I WAS called a hipster recently — I think it was my pointy shoes with the red laces. I actually took it as a compliment despite the fact that I can’t be a hipster now that I’m in my late 40s, that sobriquet is only for the young. Dublin has many hipster hangouts but hipster central has to be the Bernard Shaw pub in Portobello — they even sell PBR (Google it along with the word ‘Hipster’).
The Bernard Shaw first opened in 1895 but in 2006 it was given a remarkable makeover by Bodytonic who turned an ‘old man’s pub’ into one of the hippest spots in the city. During the day, you can order toasties, avocado sandwiches, and good coffee, in the evening you can have excellent pizza from the big blue bus parked in the large yard at the back, and at weekends, the space next door becomes Dublin’s best food court.
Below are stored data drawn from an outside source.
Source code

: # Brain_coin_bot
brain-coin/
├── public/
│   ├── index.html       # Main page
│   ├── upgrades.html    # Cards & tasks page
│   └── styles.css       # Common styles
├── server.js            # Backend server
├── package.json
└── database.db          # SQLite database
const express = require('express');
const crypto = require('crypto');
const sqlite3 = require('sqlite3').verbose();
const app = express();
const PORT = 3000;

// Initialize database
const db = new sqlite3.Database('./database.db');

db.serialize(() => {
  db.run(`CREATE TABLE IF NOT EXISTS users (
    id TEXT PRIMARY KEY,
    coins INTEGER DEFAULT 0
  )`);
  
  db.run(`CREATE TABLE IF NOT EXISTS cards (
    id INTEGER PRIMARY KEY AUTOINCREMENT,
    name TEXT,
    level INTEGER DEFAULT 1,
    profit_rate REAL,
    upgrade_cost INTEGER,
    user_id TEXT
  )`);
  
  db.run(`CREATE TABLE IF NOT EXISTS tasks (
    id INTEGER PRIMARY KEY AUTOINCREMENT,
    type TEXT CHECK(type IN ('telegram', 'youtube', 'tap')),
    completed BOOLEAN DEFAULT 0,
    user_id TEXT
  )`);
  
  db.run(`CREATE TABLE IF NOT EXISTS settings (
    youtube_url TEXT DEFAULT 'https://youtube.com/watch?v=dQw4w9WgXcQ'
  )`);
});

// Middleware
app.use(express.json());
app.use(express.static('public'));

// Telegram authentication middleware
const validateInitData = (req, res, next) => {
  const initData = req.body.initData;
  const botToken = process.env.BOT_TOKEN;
It was only when researching this that I realised just how much Bodytonic seems to own cool in Dublin as they also operate a number of excellent pubs (MVP and The Back Page for example), as well as running the Big Grill Festival in Herbert Park in mid August and Beatyard in Dun Laoghaire on the August Bank Holiday
Eatyard itself has regular pop-up festivals and on the weekend we visited Jameson Cask Mates were providing music and whiskey — a couple of weeks ago it was cheese and wine, and watch out for the gin festival in late May.
All the Bodytonic pubs serve a selection of Irish craft beers from the likes of Rascals, but they are also gypsy brewers with an ever changing selection of their own beers on tap. Sadly they were sold out of their own brews so we opted for Five Lamps Lager, Big Hop Red Ale from Rascals Brewing and cans of Whiplash Rollover IPA and White Hag Sour. Service is cheery and pleasant but be warned it can also be very slow.
I did the ordering and chose a random selection from the different vendors. My first stop was Kinara Kitchen who in recent years have been the star food attraction at Electric Picnic and other festivals but sadly they are not allowed cook with fire here so are unable to sell their legendary shish kebabs in freshly made naan bread. Given the meat fest (real and virtual) that we were embarking upon I ordered a portion of Chana Palak — spinach and chickpeas in a rich sauce — creamy and satisfying with light spicing.
From Box Burgers (who also have an outlet in Bray) I ordered a couple of cheeseburgers and a chicken burger — soft buns, good quality meat and tasty sauces and toppings. Pleasingly for every order you get to throw dice for the possibility of winning your burger for free. Next I ordered wings — regular and boneless from Just-Wing-It — moreish flavours and perfect with the Red Ale.
Vish Shop is an outpost of the Vegan restaurant Veginity which is currently homeless but actively seeking a new venue and they are the true star of Eatyard. Vish is a cassava based hunk of soft root veg mixed with seaweed, shaped like a wedge of fish and deep fried in ultra crispy batter. This should not work but does, mainly thanks to the batter. The texture is significantly softer than fish so I did tire of the novelty a little by around two-thirds through but I would order it again. Best of all (and the most satisfying taste of the day) were the Cauliflower Wings — chunks of cauliflower coated with Sriracha Sauce, spices and a touch of pineapple and served with Aioli and triple cooked crispy chips.
These are a genius creation — textured, complex spicy, sweet and savoury — all at the same time.
We finished with a rather disappointing selection of doughnuts from Mr Doughnut — dry and lacking in flavour.
Obviously the vendors in Eatyard vary in quality a little, but overall standards are high with the added bonus of getting to hang out with people far prettier and cooler than you.
Thursday to Sunday, noon to 10pm
A properly cool food court beside an excellent pub with quality fast food aimed at vegans, carnivores and hipsters.